TEKSTGEDEELTE:
---*---

Acceptatie bit: ook wordt er gekeken of het paard het bit accepteert, of dat hij er last van heeft. Bijvoorbeeld een gesloten mond waarbij het paard licht schuimt of een vriendelijk orenspel, geven aan dat het paard het bit accepteert.
Onder de beweging vallen een aantal onderdelen:
De takt: dit is de gelijkmatigheid van de beweging naar afstand en tijd. Daarbij wordt er gekeken naar de bijbehorende balans en coördinatie van de gangen.
De regelmaat: dat is de gelijkmatigheid van de beweging naar afstand (iedere pas even groot).
Het ritme: dat is de gelijkmatigheid van de beweging naar tijd (iedere pas duurt even lang).

---*---

AANGELEVERDE GEGEVENS:
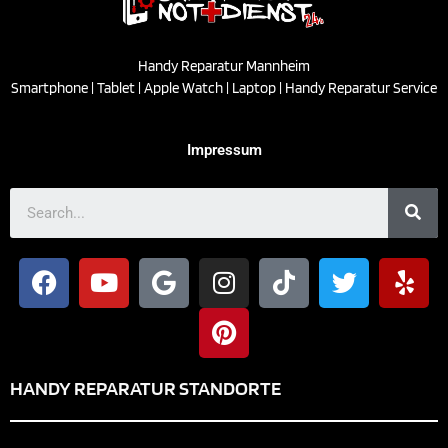
Handy Reparatur Mannheim
Smartphone | Tablet | Apple Watch | Laptop | Handy Reparatur Service
Impressum
HANDY REPARATUR STANDORTE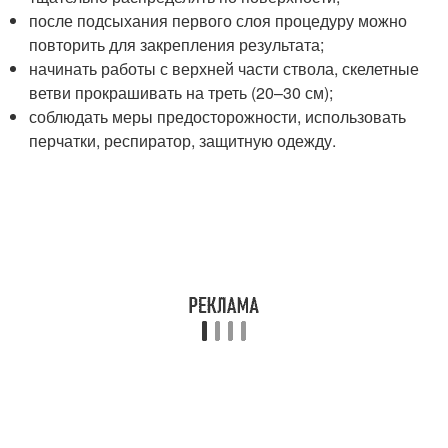
после подсыхания первого слоя процедуру можно
повторить для закрепления результата;
начинать работы с верхней части ствола, скелетные
ветви прокрашивать на треть (20–30 см);
соблюдать меры предосторожности, использовать
перчатки, респиратор, защитную одежду.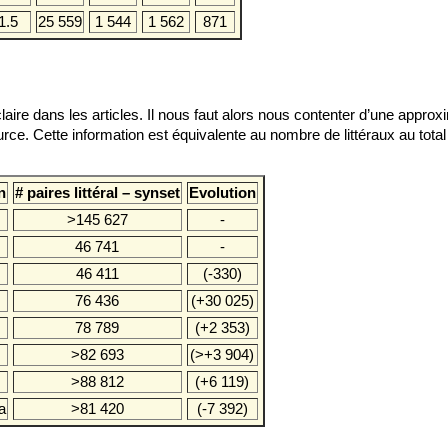
1.5
25 559
1 544
1 562
871
laire dans les articles. Il nous faut alors nous contenter d’une appro
urce. Cette information est équivalente au nombre de littéraux au tota
n
# paires littéral – synset
Evolution
>145 627
-
46 741
-
46 411
(-330)
76 436
(+30 025)
78 789
(+2 353)
>82 693
(>+3 904)
>88 812
(+6 119)
a
>81 420
(-7 392)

---*---

OPDRACHTEN OEFENING:
1. Druk uit het tekstgedeelte over paard en beweging het stuk van "Acceptatie bit: ook" tot en met "het bit accepteert." letterlijk af.
2. Beantwoord de volgende vragen met behulp van het tekstgedeelte over paard en beweging.
(a) Welke twee signalen tonen aan dat het paard het bit accepteert?
(b) Hoe wordt het ritme omschreven?
(c) Waar wordt bij de takt ook naar gekeken?
3. Pak het tekstgedeelte over paard en beweging op na de laatste zin en schrijf het verder.

ANTWOORDEN OP VOLGORDE:
1.
Acceptatie bit: ook wordt er gekeken of het paard het bit accepteert, of dat hij er last van heeft. Bijvoorbeeld een gesloten mond waarbij het paard licht schuimt of een vriendelijk orenspel, geven aan dat het paard het bit accepteert.

2.
(a) Een gesloten mond waarbij het paard licht schuimt, en een vriendelijk orenspel.
(b) Als de gelijkmatigheid van de beweging naar tijd: iedere pas duurt even lang.
(c) Naar de bijbehorende balans en coördinatie van de gangen.

3.
De ruimte van de beweging: dit wordt door een rustige bewegingsafloop mogelijk i.p.v. door snelheid. Onder een rustige bewegingsafloop wordt verstaan: het moment van optimale inbuiging van het achterbeen gevolgd door een maximale onderbrenging onder de massa.
Het zweefmoment: de tijdsduur van het moment dat het paard in elke drafpas met kracht loskomt van de grond. Bij de tuigpaarden wordt graag een duidelijk en lang zweefmoment gezien.